• [Problem to solve]: Reproduce every line of the listing below, from its beginning through the line containing "list Have a", including that line, and leave the pictures out of your answer.

Element and region data:
■ ■ ■ ■ ■ ■ ■

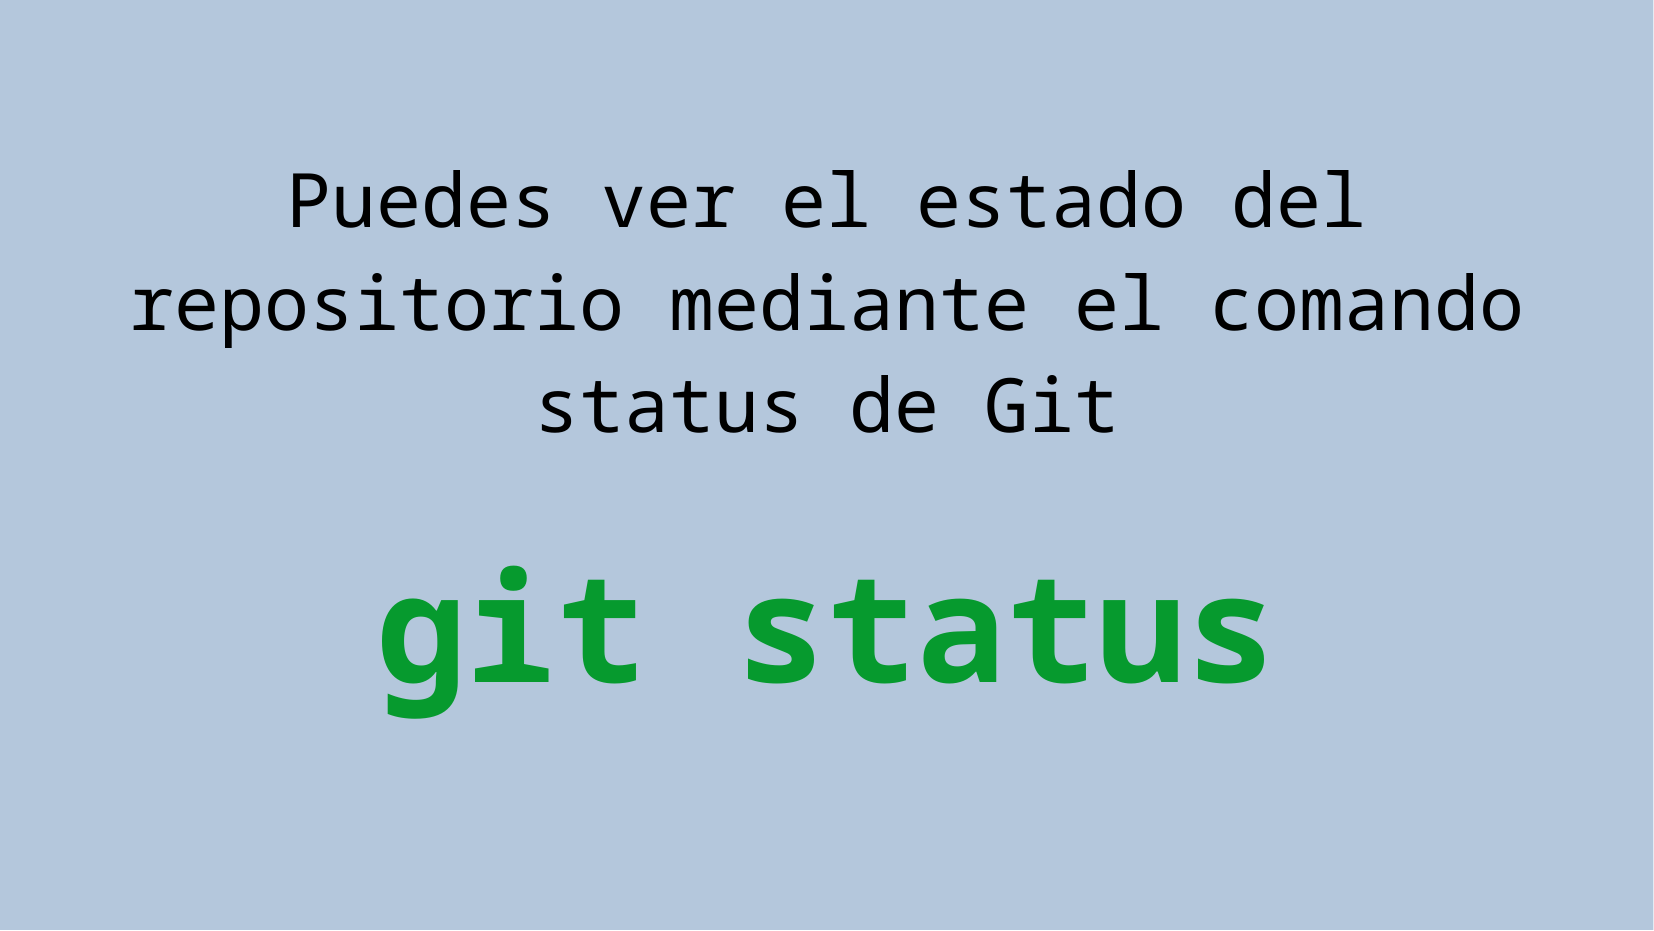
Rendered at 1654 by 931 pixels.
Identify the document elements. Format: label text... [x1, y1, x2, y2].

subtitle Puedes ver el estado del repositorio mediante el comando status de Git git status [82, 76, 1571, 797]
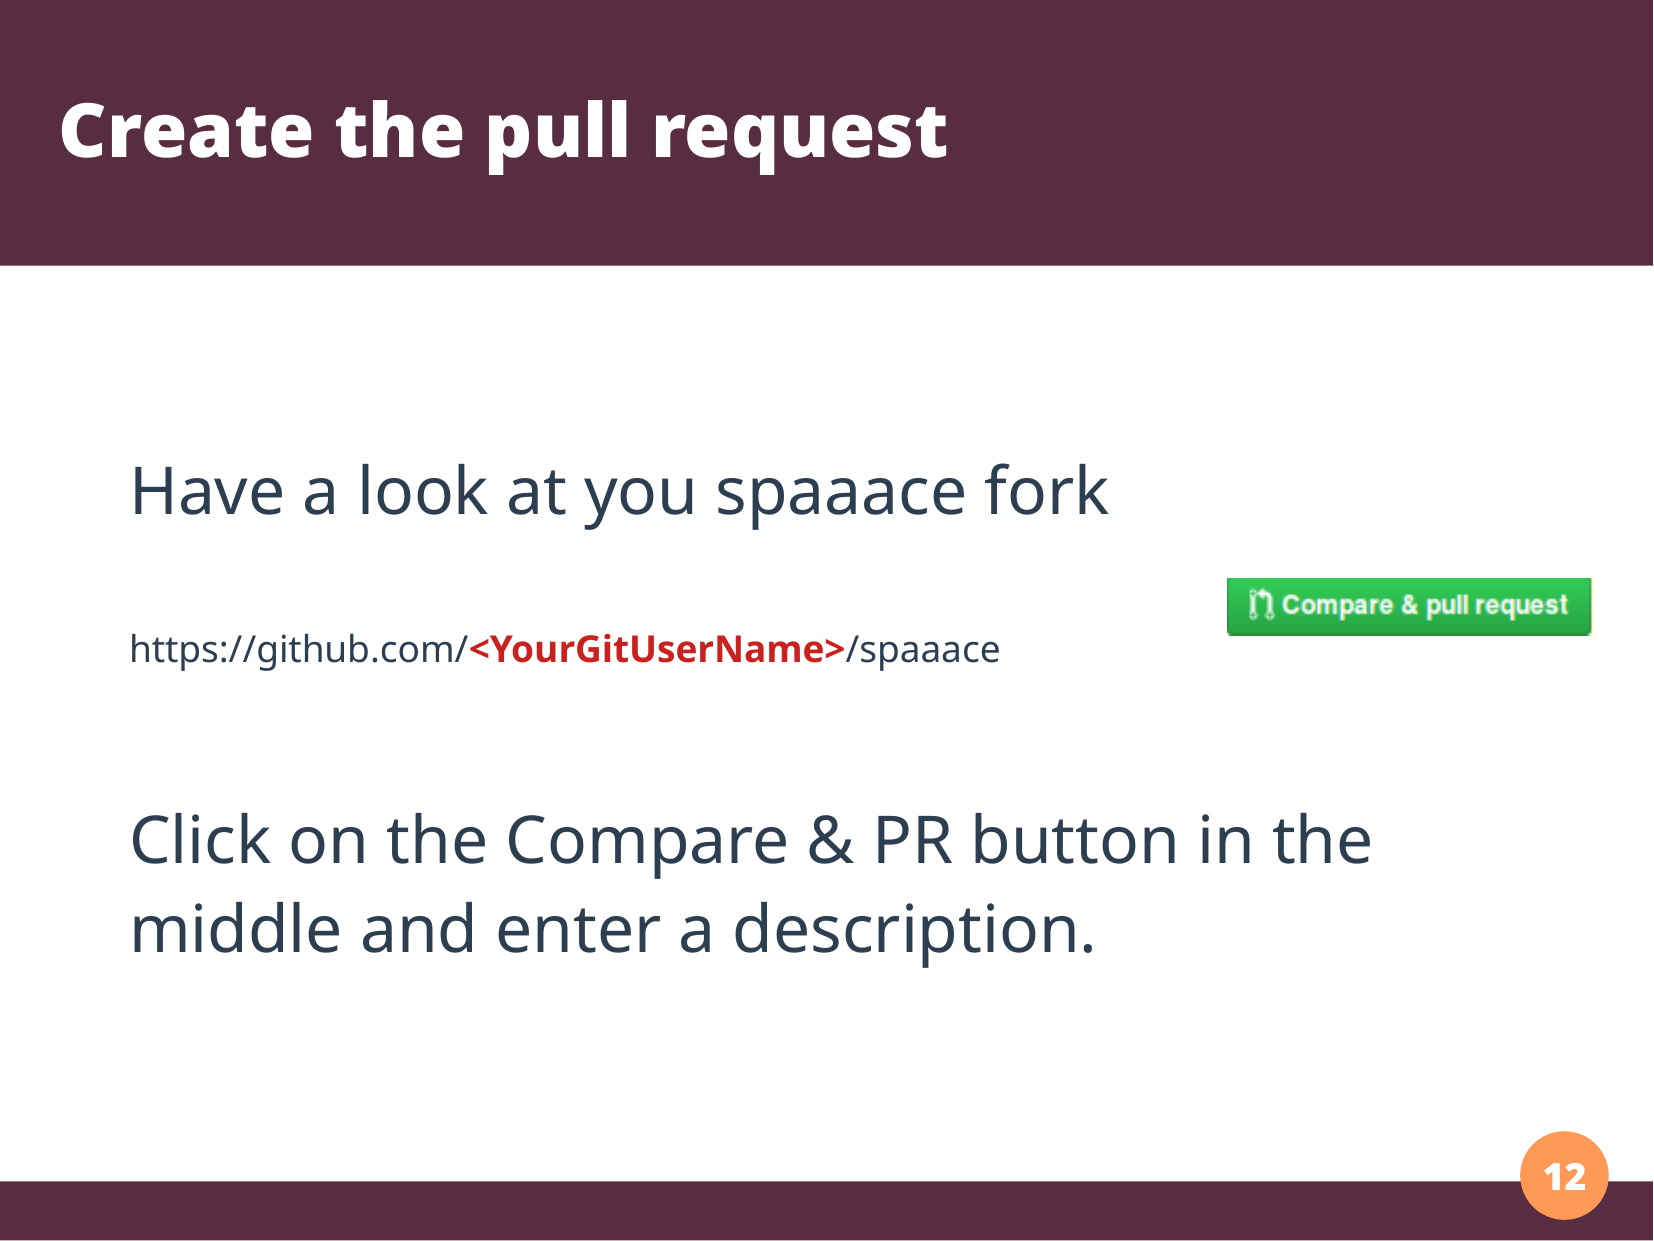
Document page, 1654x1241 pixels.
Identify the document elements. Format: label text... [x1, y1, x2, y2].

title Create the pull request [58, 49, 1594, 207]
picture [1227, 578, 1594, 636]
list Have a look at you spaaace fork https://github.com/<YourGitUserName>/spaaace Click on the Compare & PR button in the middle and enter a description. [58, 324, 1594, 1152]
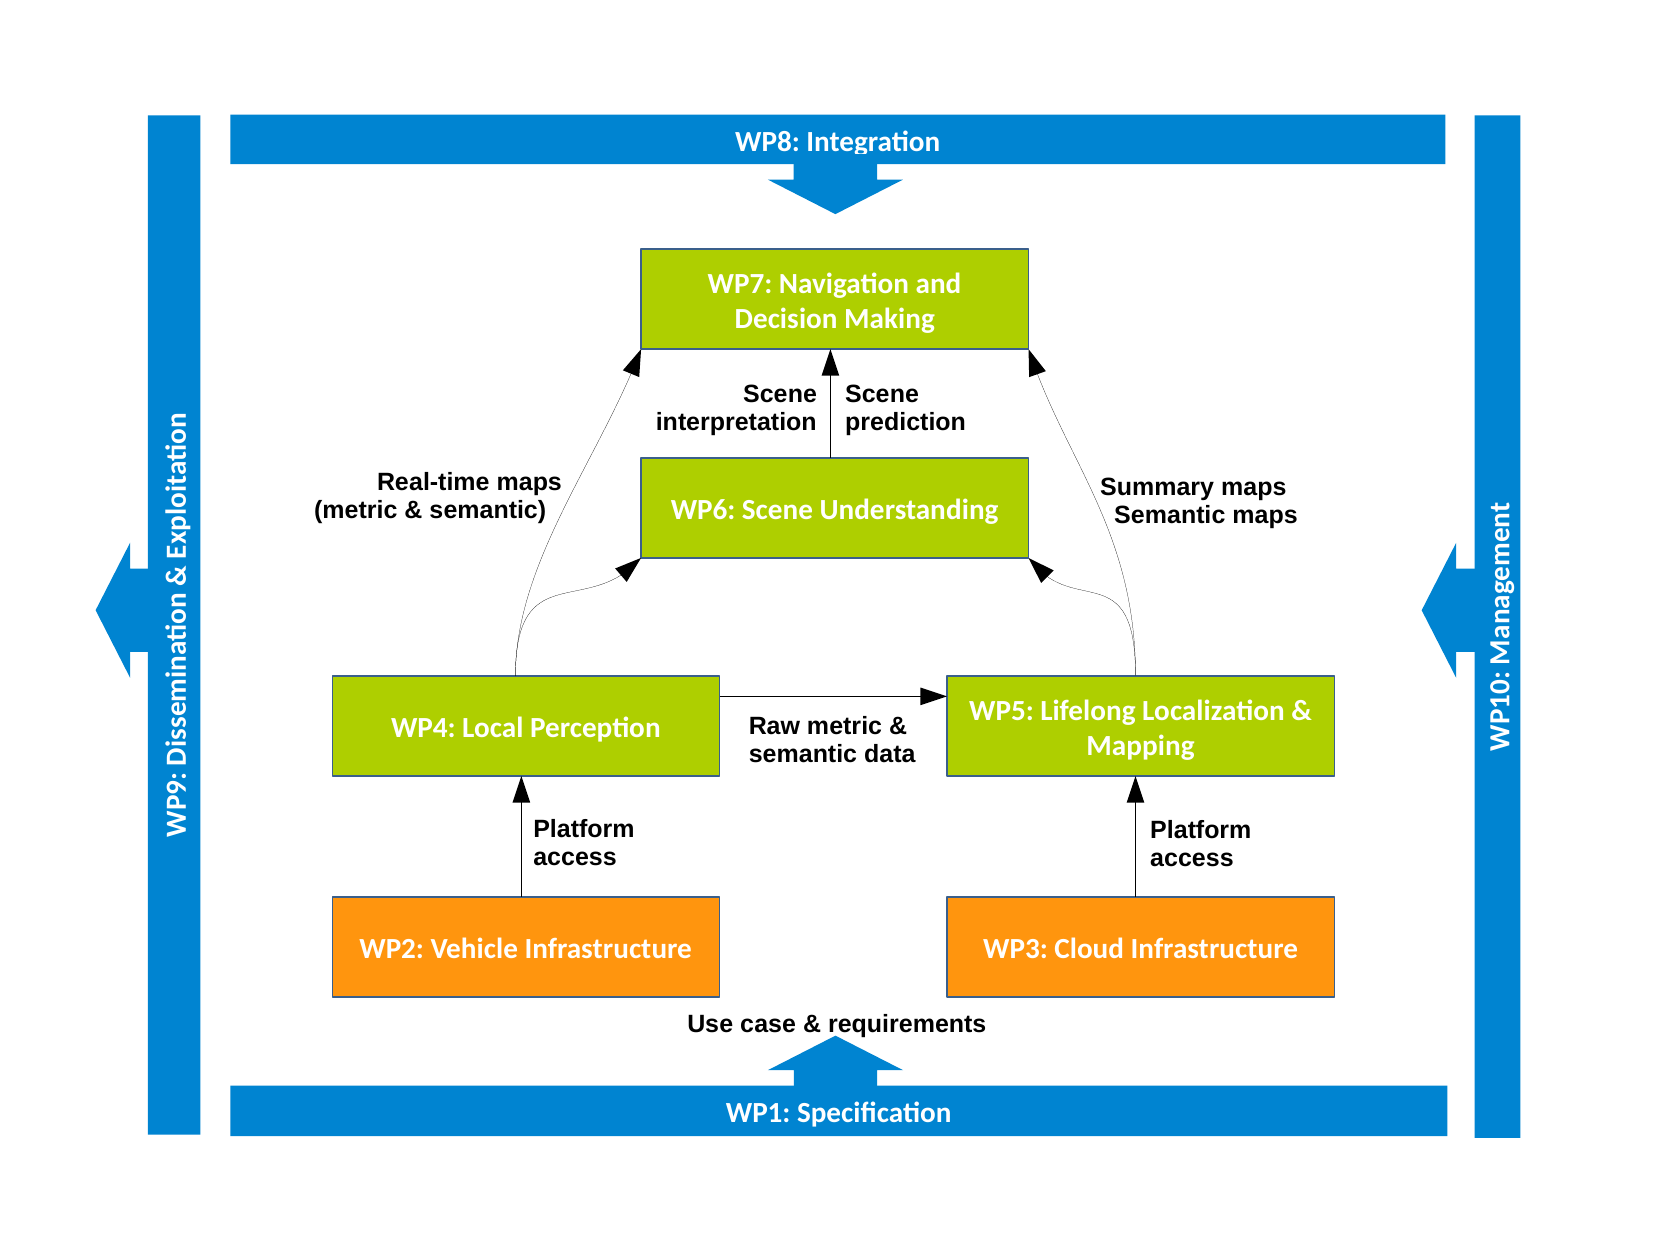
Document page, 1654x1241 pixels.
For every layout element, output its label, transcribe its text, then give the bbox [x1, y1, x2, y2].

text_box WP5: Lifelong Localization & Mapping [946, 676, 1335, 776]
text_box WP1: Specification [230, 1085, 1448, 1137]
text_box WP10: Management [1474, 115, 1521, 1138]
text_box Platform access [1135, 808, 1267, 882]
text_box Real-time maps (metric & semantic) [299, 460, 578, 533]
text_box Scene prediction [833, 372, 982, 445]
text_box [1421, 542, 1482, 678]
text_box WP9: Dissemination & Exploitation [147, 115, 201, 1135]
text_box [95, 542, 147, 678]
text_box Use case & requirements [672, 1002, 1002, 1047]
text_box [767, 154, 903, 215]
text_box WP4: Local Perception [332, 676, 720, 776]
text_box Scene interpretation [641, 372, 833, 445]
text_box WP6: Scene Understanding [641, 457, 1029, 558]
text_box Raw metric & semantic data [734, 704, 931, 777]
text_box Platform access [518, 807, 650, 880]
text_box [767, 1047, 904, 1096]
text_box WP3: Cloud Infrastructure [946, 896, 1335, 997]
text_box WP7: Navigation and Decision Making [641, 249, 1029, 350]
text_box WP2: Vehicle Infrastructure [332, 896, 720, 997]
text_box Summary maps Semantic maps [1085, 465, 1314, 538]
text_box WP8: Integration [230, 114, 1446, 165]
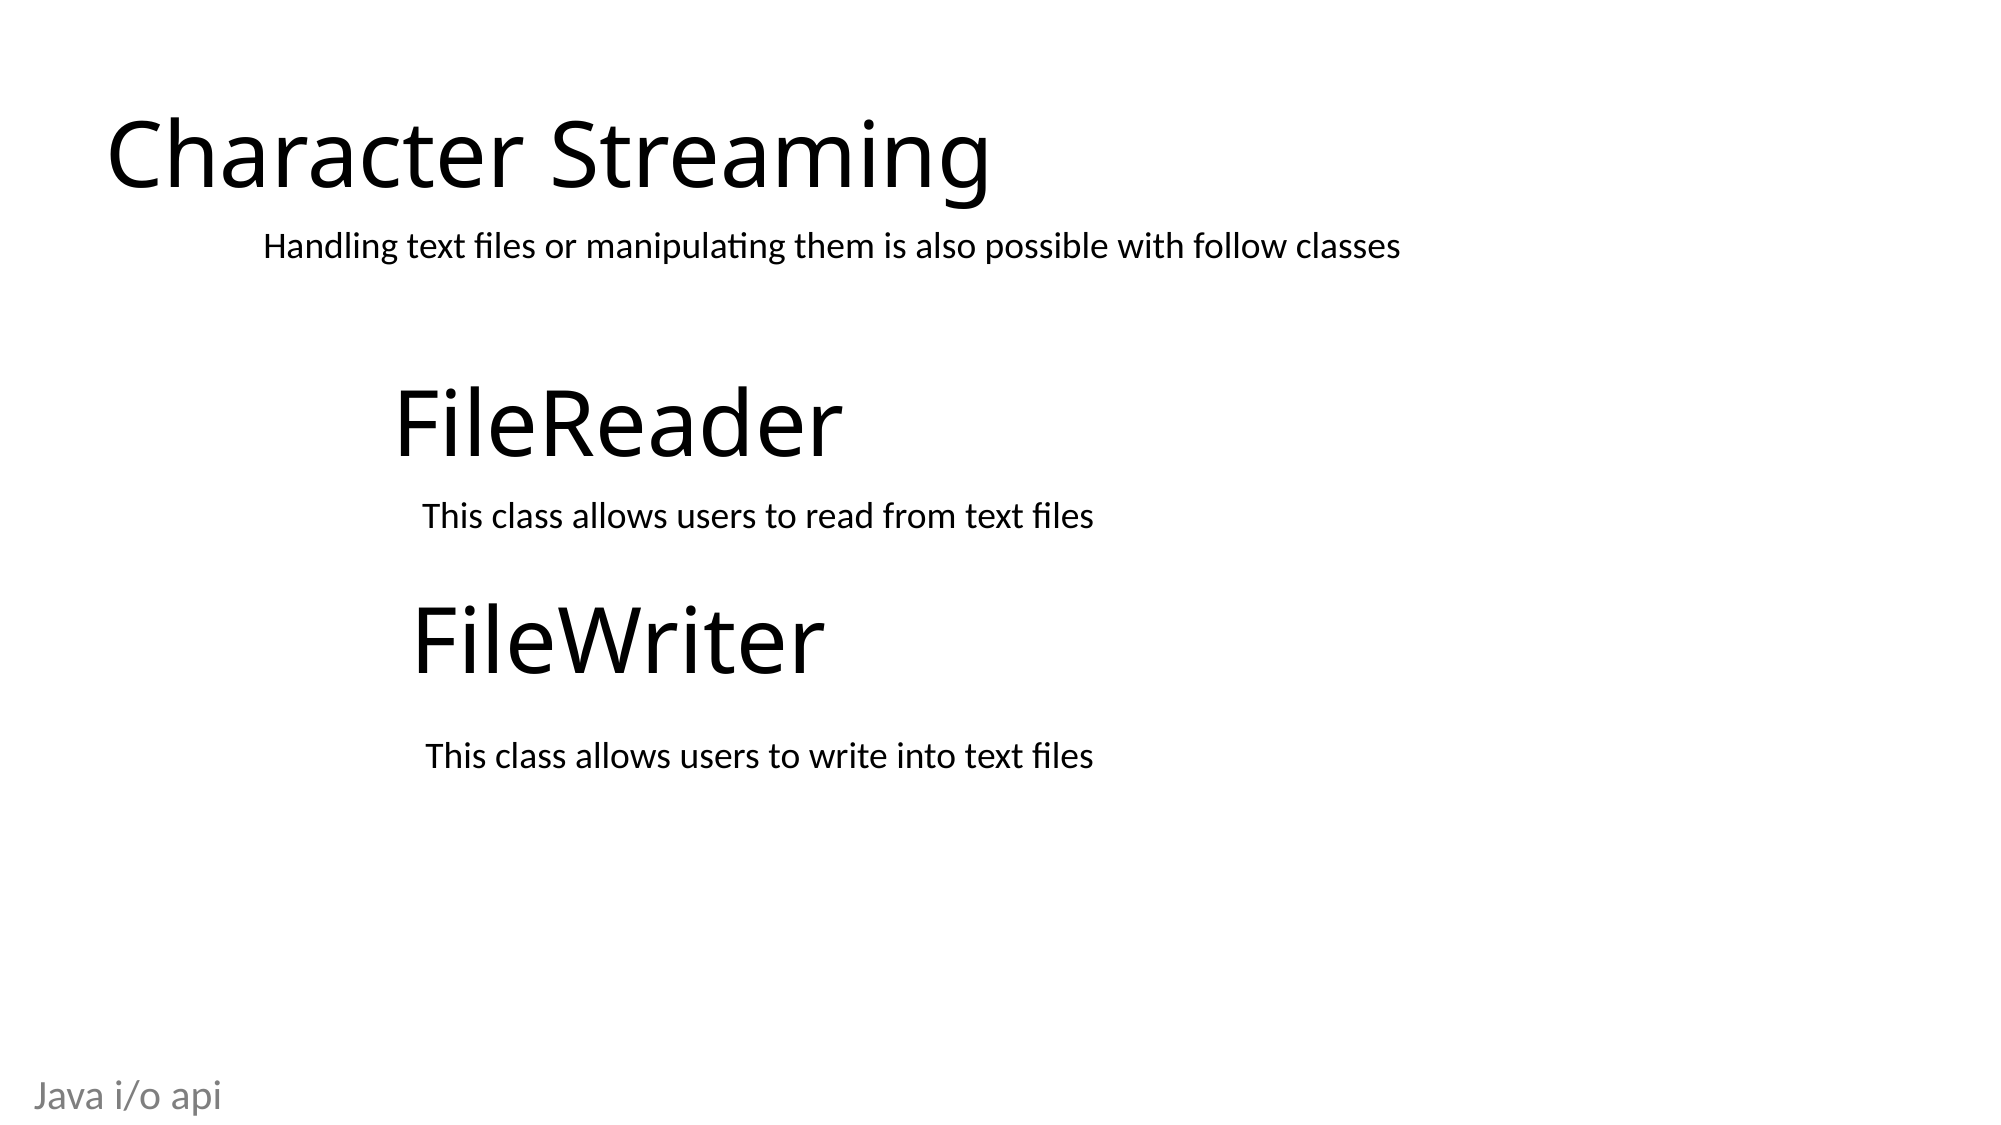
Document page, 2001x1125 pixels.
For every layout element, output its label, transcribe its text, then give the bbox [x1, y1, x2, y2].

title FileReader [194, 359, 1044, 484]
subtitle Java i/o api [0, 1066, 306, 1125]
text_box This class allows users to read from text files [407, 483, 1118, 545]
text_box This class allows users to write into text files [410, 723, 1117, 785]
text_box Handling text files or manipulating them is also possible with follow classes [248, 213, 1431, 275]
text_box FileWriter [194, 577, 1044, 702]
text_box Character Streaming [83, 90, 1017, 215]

■ ■ ■ ■ ■ ■ ■

• [The reply]:
Rendered at 1654 by 931 pixels.
Identify the document elements. Format: label text... [x1, y1, x2, y2].

subtitle Puedes ver el estado del repositorio mediante el comando status de Git git status [82, 76, 1571, 797]
Document page, 1654x1241 pixels.
Identify the document elements. Format: label text... [x1, y1, x2, y2].

title Create the pull request [58, 49, 1594, 207]
picture [1227, 578, 1594, 636]
list Have a look at you spaaace fork https://github.com/<YourGitUserName>/spaaace Click on the Compare & PR button in the middle and enter a description. [58, 324, 1594, 1152]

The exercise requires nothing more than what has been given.